Ifill was also the moderator of the Washington Week public affairs program, a position she held since 1999. After a successful career with the Baltimore Evening Sun and the Boston Herald American, Ifill moved to The Washington Post and later, The New York Times.
With a career spanning more than 30 years, Ifill brought her expertise to a Cronkite Day panel hosted at the Newseum in Washington D.C. this September for the celebration of Walter Cronkite’s 100th birthday.
While discussing young people and the role of public broadcasting in today’s media, Ifill said, “I would be despairing of my craft, of my profession, if I didn’t think there was another generation that was coming along to do it the right way. And to teach me things.”
Ifill was an advocate for diversity in newsrooms and in news coverage. Speaking at Arizona State University’s Walter Cronkite School of Journalism and Mass Communication in 2013, Ifill said diversity of voices in the news is critical not only for journalism but also for society.
“Too often we sit in our newsrooms and our lives complacent, and we react. The world races by us and we strain to catch up, and guess what happens when that happens? We get left behind,” Ifill said. “We can fix this. We must fix this.

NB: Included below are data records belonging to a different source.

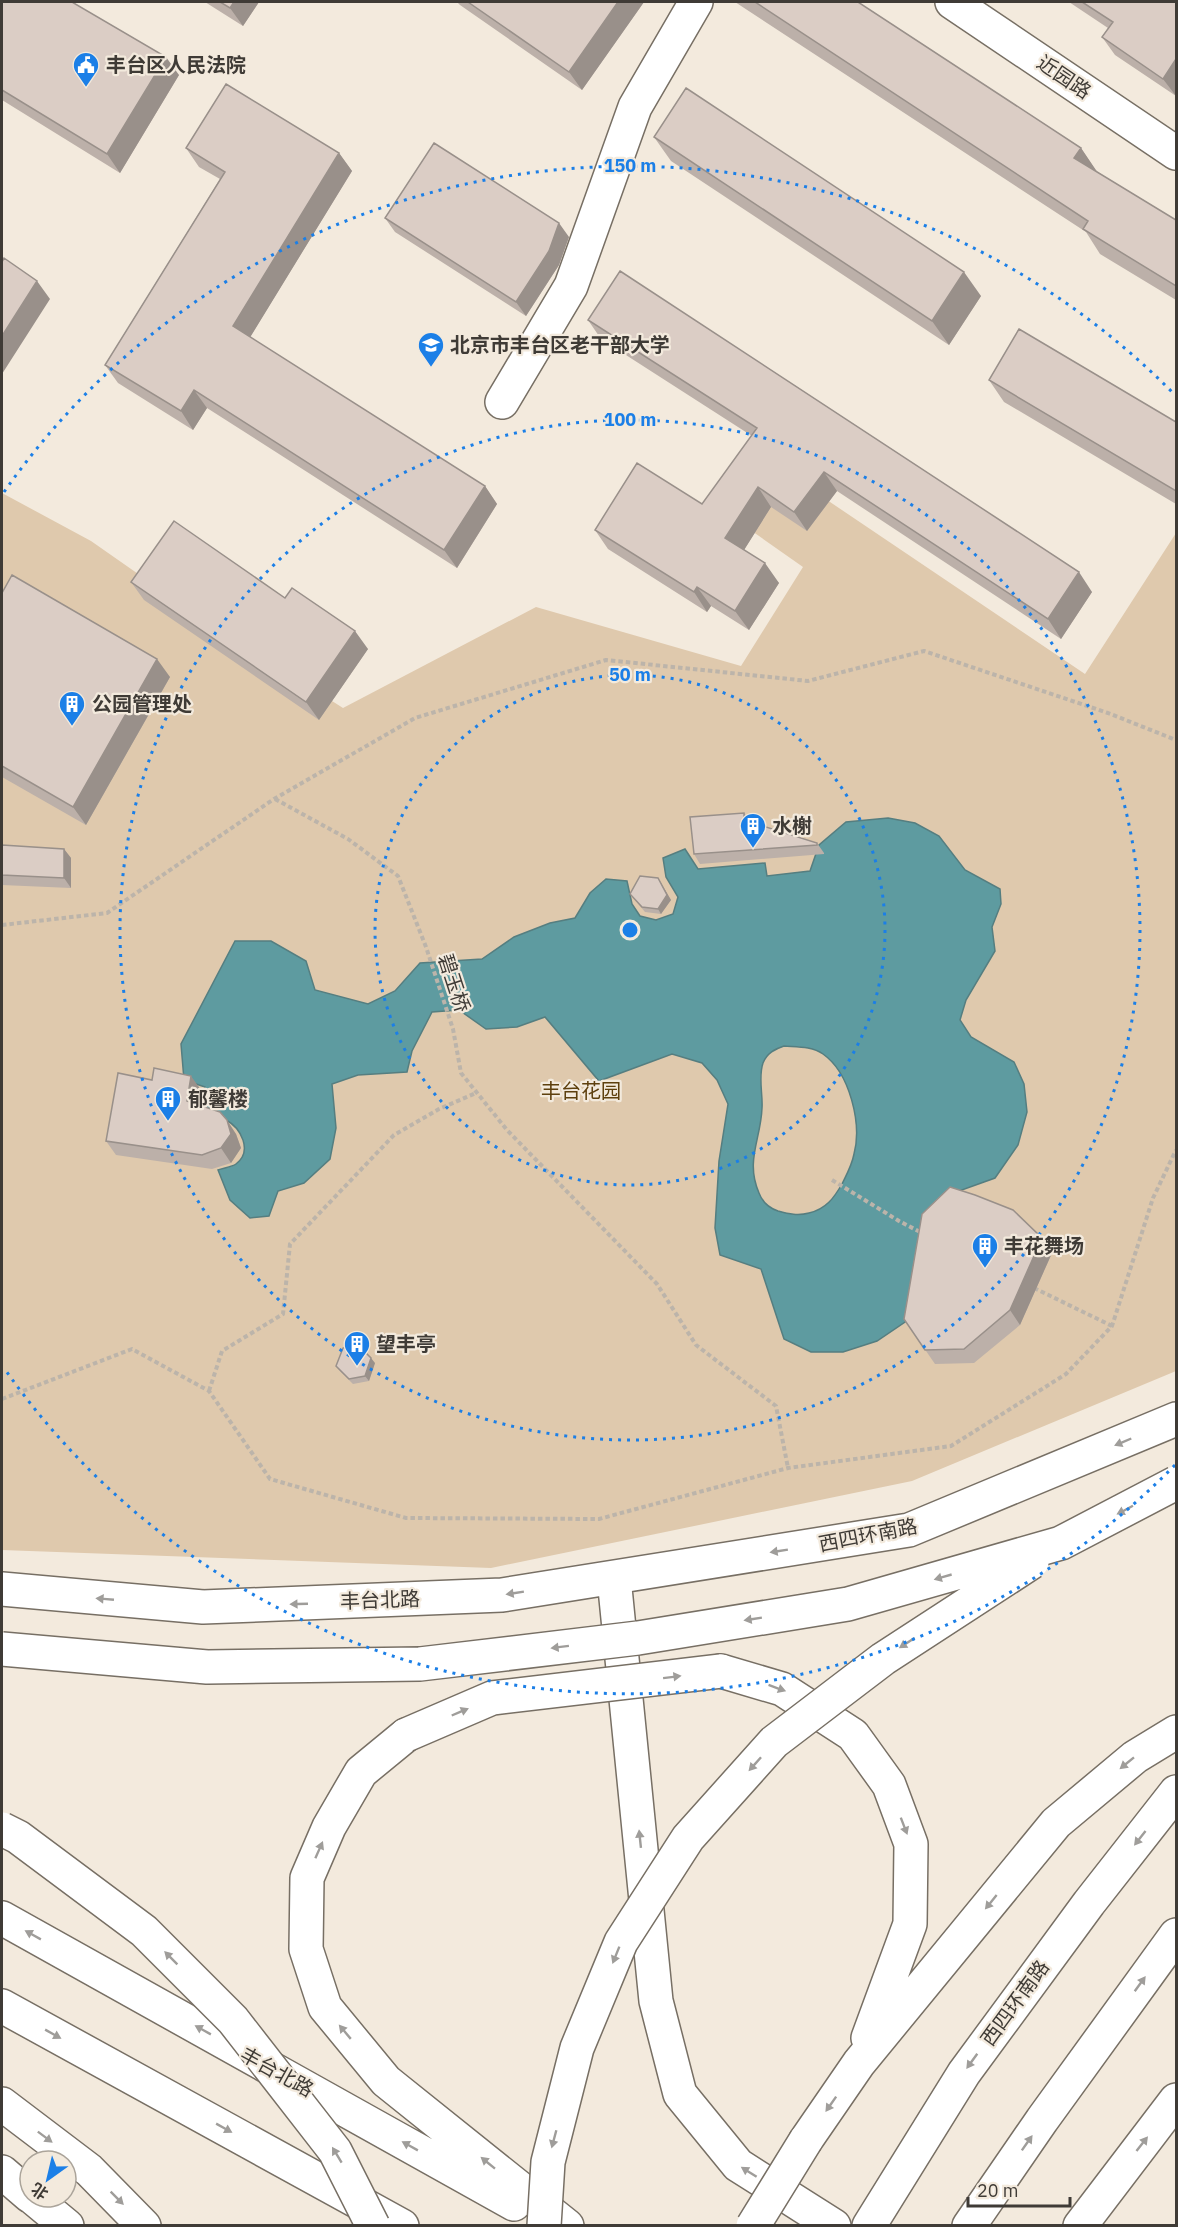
<svg xmlns="http://www.w3.org/2000/svg" width="1178" height="2227" viewBox="0 0 1178 2227" font-family="'IBM Plex Sans','Noto Sans SC',sans-serif">
  <style>
    .green { fill: #dfc9ad }
    .water { fill: #5e9ba0; stroke: #557e80; stroke-width: 1.5; fill-rule: evenodd }
    .lines { fill: none; stroke-linecap: round; stroke-linejoin: round }
    .street-casing { stroke: #776f64; stroke-width: 36 }
    .secondary-casing { stroke: #776f64; stroke-width: 36 }
    .highway-casing { stroke: #776f64; stroke-width: 36 }
    .path { stroke: #bcb4aa; stroke-width: 4; stroke-dasharray: 4.5 3; stroke-linecap: butt }
    .street { stroke: #fff; stroke-width: 33 }
    .secondary { stroke: #fff; stroke-width: 33 }
    .highway { stroke: #fff; stroke-width: 33 }
    .highway-bridge-casing { stroke: #776f64; stroke-width: 36; stroke-linecap: butt }
    .highway-bridge { stroke: #fff; stroke-width: 33 }
    .wall { fill: #bcb0a9 }
    .shaded-wall { fill: #99908a }
    .building { fill: #dbcdc5; stroke: #99908a; stroke-width: 1.5 }
    .oneway { fill: #9f9d9a }
    .ring { fill: none; stroke: #1b7fe7; stroke-width: 3; stroke-dasharray: 3 6 }
    .labels { text-anchor: middle; stroke-width: 4.5; stroke-linejoin: round; paint-order: stroke }
    .poi-label { font-size: 20px; font-weight: bold; fill: #3f3b36; stroke: #f3eadd; text-anchor: start }
    .street-label { font-size: 20px; fill: #3f3b36; stroke: #f3eadd }
    .park-label { font-size: 20px; fill: #5e400e; stroke: #f3eadd }
    .centre { fill: #1b7fe7; stroke: #f3eadd; stroke-width: 3 }
    .ring-label { font-size: 18px; text-anchor: middle; font-weight: bold; fill: #1b7fe7; stroke: #f3eadd; stroke-width: 4.5; stroke-linejoin: round; paint-order: stroke }
  </style>
  <rect width="100%" height="100%" fill="#f3eadd"/>
  <path class="green" d="M747,446L1085,674L1176,533V1371L912,1481L491,1568L2,1550V493L91,541L194,613L343,708L536,607L741,666L803,567L712,503Z"/>
  <path class="water" d="M888,818L915,823L939,836L965,870L1000,889L1001,904L992,927L995,951L966,1000L960,1020L971,1037L1014,1062L1024,1084L1027,1112L1018,1145L995,1178L956,1192L908,1320L877,1341L843,1352H811L784,1339L761,1269L720,1255L715,1228L719,1161L728,1104L717,1080L702,1063L672,1054L599,1081L545,1017L517,1027L486,1029L459,1010L432,1012L412,1051L407,1072L358,1075L332,1084L336,1128L330,1159L304,1183L278,1191L269,1216L250,1218L230,1200L218,1170C223,1168 232,1167 236,1164C253,1151 241,1128 226,1120C218,1117 207,1117 198,1116L205,1087L184,1080L181,1044L235,941H271L306,961L315,990L368,1004L395,991L420,963L482,959L514,937L550,923L575,918L590,893L606,879L627,881L632,904L640,916L656,920L673,914L678,897L666,877L663,858L685,849L698,869L765,863L767,876L810,871L819,845L846,822ZM784,1046C797,1047 812,1046 823,1054C850,1073 862,1124 854,1154C852,1165 847,1174 842,1184C834,1198 826,1209 809,1213C798,1216 789,1214 778,1211C769,1208 762,1201 759,1193C745,1161 761,1139 762,1108C763,1094 758,1077 763,1063C767,1053 775,1049 784,1046Z"/>
  <g class="lines">
    <g class="street-casing">
      <path id="street" d="M502,402L571,286L635,107L696,2"/>
    </g>
    <g class="secondary-casing">
      <path id="secondary" d="M952,2L1176,153
        M614,1578L656,2001L680,2094L738,2165L834,2226
        M2,1589L203,1607L502,1595L909,1530L1176,1419
        M2,2172L30,2196
        M32,2197L67,2226
        M1080,2226L1176,2100"/>
    </g>
    <g class="highway-casing">
      <path id="highway" d="M721,1671L782,1689L853,1735L889,1785L911,1844L910,1924L868,2038
        M406,1735L361,1772L329,1827L307,1878L306,1949L325,2007L386,2081L567,2226
        M2,1918L514,2204
        M2,2006L402,2226
        M2,2104L89,2170L144,2226
        M806,2140L859,2063L1056,1823L1135,1757L1176,1732
        M869,2226L964,2073L1089,1903L1176,1792
        M969,2226L1042,2120L1176,1935"/>
    </g>
    <path class="path" d="M275,799L348,839L398,876L426,947L453,1029L461,1073L507,1130L657,1284L696,1345L776,1406L788,1468
      M2,925L107,913L274,799L415,718L606,660L808,681L924,651L1108,713L1176,740
      M832,1180L899,1221L922,1233
      M1034,1288L1112,1326
      M209,1391L222,1351L283,1314L290,1244L394,1135L439,1109L476,1093
      M2,1399L132,1349L209,1391L270,1479L406,1518L599,1519L788,1468L951,1446L1066,1374L1112,1326L1153,1198L1176,1150"/>
    <use href="#street" class="street"/>
    <use href="#secondary" class="secondary"/>
    <use href="#highway" class="highway"/>
    <g class="highway-bridge-casing">
      <path id="highway-bridge" d="M2,1649L207,1667L420,1664L638,1638L848,1604L1061,1543L1176,1483
        M406,1735L492,1698L721,1671
        M2,1829L18,1837L144,1931L233,2020L335,2151L373,2226
        M544,2226L548,2162L577,2048L621,1942L688,1838L774,1742L883,1659L1032,1562
        M753,2226L806,2140"/>
    </g>
    <use href="#highway-bridge" class="highway-bridge"/>
  </g>
  <path class="wall" d="M2,2L179,75L120,173L2,100Z
    M205,2H259L243,26Z
    M457,2H644L582,90L460,5Z
    M735,2H858L1081,148L1096,171L1176,220V300L1100,254L1086,232Z
    M1069,2H1176V96L1115,55L1102,37L1108,28Z
    M654,137L981,296L949,345L671,161Z
    M186,148L339,153L352,171L250,337L485,486L497,504L457,568L207,408L193,430L118,383L105,365L220,179L199,167Z
    M385,218L569,237L559,265L526,316L395,232Z
    M588,320L1092,592L1061,639L837,491L807,531L771,507L744,550L779,583L749,630L711,606L707,612L608,549L595,530L702,504L752,436L601,339Z
    M989,380L1176,422V504L1004,402Z
    M131,582L368,649L319,720L144,600Z
    M2,593L170,677L86,825L2,777Z
    M744,813L750,822L817,843L824,853V854L700,864L694,854Z
    M2,845L64,849L71,858V888L2,885Z
    M658,878L671,900L661,914L645,912L630,894Z
    M201,1090L198,1105L236,1134L241,1148L231,1163L212,1169L116,1155L106,1141Z
    M1042,1238L1052,1253L1020,1325L974,1363L935,1364L904,1319Z
    M375,1363L369,1381L353,1384L340,1371L336,1366Z"/>
  <path class="shaded-wall" d="M234,2H259L243,26L230,8Z
    M618,2H644L582,90L569,72Z
    M166,57L179,75L120,173L107,154Z
    M1176,59V96L1163,79Z
    M1081,148L1098,173L1074,158Z
    M339,153L352,171L246,344L233,326Z
    M559,223L569,237L559,265L526,316L516,302Z
    M964,272L981,296L949,345L932,321Z
    M37,281L50,299L2,374V336Z
    M194,390L207,408L193,430L181,411Z
    M824,472L837,491L807,531L794,512Z
    M485,486L497,504L457,568L444,550Z
    M758,487L771,507L739,558L725,538Z
    M765,563L779,583L749,630L735,611Z
    M1079,572L1092,592L1061,639L1048,619Z
    M697,587L711,606L707,612L694,592Z
    M355,631L368,649L319,720L306,702Z
    M157,659L170,677L86,825L73,807Z
    M744,813L750,822L744,820Z
    M64,849L71,858V888L64,878Z
    M658,878L671,900L661,914L658,909Z
    M191,1076L201,1090L197,1115L187,1101Z
    M227,1120L236,1134L241,1148L231,1163L221,1148Z
    M1042,1238L1052,1253L1020,1325L1010,1310Z
    M371,1358L375,1363L369,1381L365,1376Z"/>
  <path class="building" d="M2,2H72L166,57L107,154L2,90Z
    M220,2H234L230,8Z
    M468,2H618L569,72Z
    M755,2H858L1081,148L1074,158L1176,220V286L1083,229L1088,221Z
    M1082,2H1176V59L1163,79L1102,37L1113,22Z
    M226,84L339,153L233,326L485,486L444,550L194,390L181,411L105,365L225,172L186,148Z
    M686,88L964,272L932,321L654,137Z
    M434,143L559,223L549,251L516,302L385,218Z
    M4,258L37,281L2,336V262Z
    M620,271L1079,572L1048,619L824,472L794,512L758,487L725,538L765,563L735,611L697,587L694,592L595,530L637,463L702,504L757,428L588,320Z
    M1019,329L1176,422V491L989,380Z
    M174,521L285,598L292,588L355,631L306,702L131,582Z
    M12,575L157,659L73,807L2,766V593Z
    M744,813V820L817,843V845L694,854L690,817Z
    M2,845L64,849V878L2,875Z
    M640,876L658,878L667,895L658,909L642,907L630,894Z
    M154,1068L191,1076L187,1101L220,1112L227,1120L231,1134L221,1148L202,1155L106,1141L118,1073L152,1080Z
    M950,1187L975,1195L1013,1210L1042,1238L1010,1310L964,1349L925,1350L904,1319L922,1214Z
    M357,1344L371,1358L365,1376L349,1379L336,1366L343,1348Z"/>
  <defs><path id="oneway-solid" d="M-6-.8H1V-3.2L6.5 0L1 3.2V.8H-6Z" transform="scale(1.5)"/></defs>
  <g class="oneway">
    <use href="#oneway-solid" transform="translate(1123 1442) rotate(157)"/>
    <use href="#oneway-solid" transform="translate(1125 1510) rotate(152)"/>
    <use href="#oneway-solid" transform="translate(779 1551) rotate(171)"/>
    <use href="#oneway-solid" transform="translate(943 1577) rotate(164)"/>
    <use href="#oneway-solid" transform="translate(515 1593) rotate(171)"/>
    <use href="#oneway-solid" transform="translate(105 1599) rotate(-175)"/>
    <use href="#oneway-solid" transform="translate(299 1604) rotate(178)"/>
    <use href="#oneway-solid" transform="translate(753 1619) rotate(171)"/>
    <use href="#oneway-solid" transform="translate(907 1643) rotate(147)"/>
    <use href="#oneway-solid" transform="translate(560 1647) rotate(173)"/>
    <use href="#oneway-solid" transform="translate(672 1677) rotate(-7)"/>
    <use href="#oneway-solid" transform="translate(777 1688) rotate(20)"/>
    <use href="#oneway-solid" transform="translate(460 1712) rotate(-23)"/>
    <use href="#oneway-solid" transform="translate(1127 1763) rotate(141)"/>
    <use href="#oneway-solid" transform="translate(755 1764) rotate(132)"/>
    <use href="#oneway-solid" transform="translate(904 1826) rotate(69)"/>
    <use href="#oneway-solid" transform="translate(1140 1838) rotate(128)"/>
    <use href="#oneway-solid" transform="translate(640 1839) rotate(-96)"/>
    <use href="#oneway-solid" transform="translate(319 1850) rotate(-66)"/>
    <use href="#oneway-solid" transform="translate(991 1902) rotate(129)"/>
    <use href="#oneway-solid" transform="translate(33 1935) rotate(-151)"/>
    <use href="#oneway-solid" transform="translate(616 1955) rotate(112)"/>
    <use href="#oneway-solid" transform="translate(171 1958) rotate(-135)"/>
    <use href="#oneway-solid" transform="translate(1140 1984) rotate(-54)"/>
    <use href="#oneway-solid" transform="translate(203 2030) rotate(-151)"/>
    <use href="#oneway-solid" transform="translate(345 2032) rotate(-130)"/>
    <use href="#oneway-solid" transform="translate(53 2034) rotate(29)"/>
    <use href="#oneway-solid" transform="translate(972 2061) rotate(126)"/>
    <use href="#oneway-solid" transform="translate(831 2104) rotate(125)"/>
    <use href="#oneway-solid" transform="translate(224 2128) rotate(29)"/>
    <use href="#oneway-solid" transform="translate(45 2137) rotate(37)"/>
    <use href="#oneway-solid" transform="translate(554 2139) rotate(105)"/>
    <use href="#oneway-solid" transform="translate(1027 2143) rotate(-55)"/>
    <use href="#oneway-solid" transform="translate(1142 2144) rotate(-52)"/>
    <use href="#oneway-solid" transform="translate(410 2146) rotate(-151)"/>
    <use href="#oneway-solid" transform="translate(337 2155) rotate(-121)"/>
    <use href="#oneway-solid" transform="translate(488 2163) rotate(-141)"/>
    <use href="#oneway-solid" transform="translate(749 2172) rotate(-148)"/>
    <use href="#oneway-solid" transform="translate(117 2198) rotate(45)"/>
  </g>
  <g class="ring">
    <circle cx="630" cy="930" r="255"/>
    <circle cx="630" cy="930" r="510"/>
    <path d="M1175 1465A764 764 0 0 1 4 1368M4 492A764 764 0 0 1 1175 395"/>
  </g>
  <defs>
    <g id="civic-pin" transform="scale(1.35)"><path d="M0 17L-7.5 6A9.5 9.5 0 1 1 7.5 6Z" fill="#1b7fe7" stroke="#f3eadd"/><path d="M-.6-6.5H3V-4.5H.6V-3L4-1V1h2V6H-6V1h2V-1L-.6-3ZM-1.2 2.5V6h2.4V2.5Z" fill="#fff"/></g>
    <g id="university-pin" transform="scale(1.35)"><path d="M0 17L-7.5 6A9.5 9.5 0 1 1 7.5 6Z" fill="#1b7fe7" stroke="#f3eadd"/><path d="M0-5L7-2L0 1L-7-2ZM-4 1L0 2.5L4 1V4Q0 6-4 4Z" fill="#fff"/></g>
    <g id="building-pin" transform="scale(1.35)"><path d="M0 17L-7.5 6A9.5 9.5 0 1 1 7.5 6Z" fill="#1b7fe7" stroke="#f3eadd"/><path d="M-4-6H4V6H1V3H-1V6H-4ZM-2.5-4.3h1.7v1.8h-1.7ZM.8-4.3h1.7v1.8H.8ZM-2.5-1h1.7V.8h-1.7ZM.8-1h1.7V.8H.8Z" fill="#fff"/></g>
  </defs>
  <g fill-rule="evenodd">
    <use href="#civic-pin" x="86" y="65"/>
    <use href="#university-pin" x="431" y="345"/>
    <use href="#building-pin" x="72" y="704"/>
    <use href="#building-pin" x="753" y="826"/>
    <use href="#building-pin" x="168" y="1099"/>
    <use href="#building-pin" x="985" y="1246"/>
    <use href="#building-pin" x="357" y="1344"/>
  </g>
  <g class="labels">
    <g class="poi-label">
      <text x="106" y="72">丰台区人民法院</text>
      <text x="450" y="352">北京市丰台区老干部大学</text>
      <text x="92" y="711">公园管理处</text>
      <text x="772" y="833">水榭</text>
      <text x="188" y="1106">郁馨楼</text>
      <text x="1004" y="1253">丰花舞场</text>
      <text x="376" y="1351">望丰亭</text>
    </g>
    <g class="street-label">
      <text transform="translate(1064 77) rotate(34)" y="7">近园路</text>
      <text transform="translate(454 983) rotate(72)" y="7">碧玉桥</text>
      <text transform="translate(868 1535) rotate(-11)" y="7">西四环南路</text>
      <text transform="translate(380 1600) rotate(-2)" y="7">丰台北路</text>
      <text transform="translate(1015 2003) rotate(-54)" y="7">西四环南路</text>
      <text transform="translate(277 2072) rotate(29)" y="7">丰台北路</text>
    </g>
    <g class="park-label">
      <text x="581" y="1098">丰台花园</text>
    </g>
  </g>
  <circle cx="630" cy="930" r="9" class="centre"/>
  <g class="ring-label">
    <text x="630" y="172">150 m</text>
    <text x="630" y="426">100 m</text>
    <text x="630" y="681">50 m</text>
  </g>
  <rect width="1178" height="2227" fill="none" stroke="#3f3b36" stroke-width="6"/>
  <g transform="translate(48 2179) rotate(214)"><circle r="28" fill="#f3eadd" stroke="#aba49a" stroke-width="1.5"/>
  <path d="M0-4.5L10 22L0 15L-10 22Z" fill="#1b7fe7"/>
  <text y="-9" font-size="16" font-weight="bold" text-anchor="middle" fill="#3f3b36">北</text>
  </g>
  <path d="M968 2197v9h102v-9" fill="none" stroke="#3f3b36" stroke-width="3"/>
  <text x="977" y="2197" font-size="18" fill="#3f3b36" stroke="#f3eadd" stroke-width="4.5" paint-order="stroke">20 m</text>
</svg>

The best way to start doing it is by opening our doors wider, listening harder and knowing that (this) is not only the right thing to do as journalists, it’s our salvation.”
“I’ve always said that, to the extent that there is bias ever in the news coverage, it’s in the stories we don’t tell,” Ifiill told Arizona Horizon host Ted Simons in 2013. “And we don’t tell these stories because we don’t know anyone who is attuned to even see the stories sitting there.”
Ifill was also associated with the News Literacy Project, a program that teaches high school students and other consumers how to listen for truthful news. At the Newseum, Ifill spoke about the importance of teaching the next generation the basics of journalism.
“We want to be able to step away from this and make sure it’s still genuine and real,” she said. “We want to raise another generation of people who know that there’s a way to tell the story.”
Sara Just, an executive producer of PBS NewsHour said, “We will forever miss her terribly.”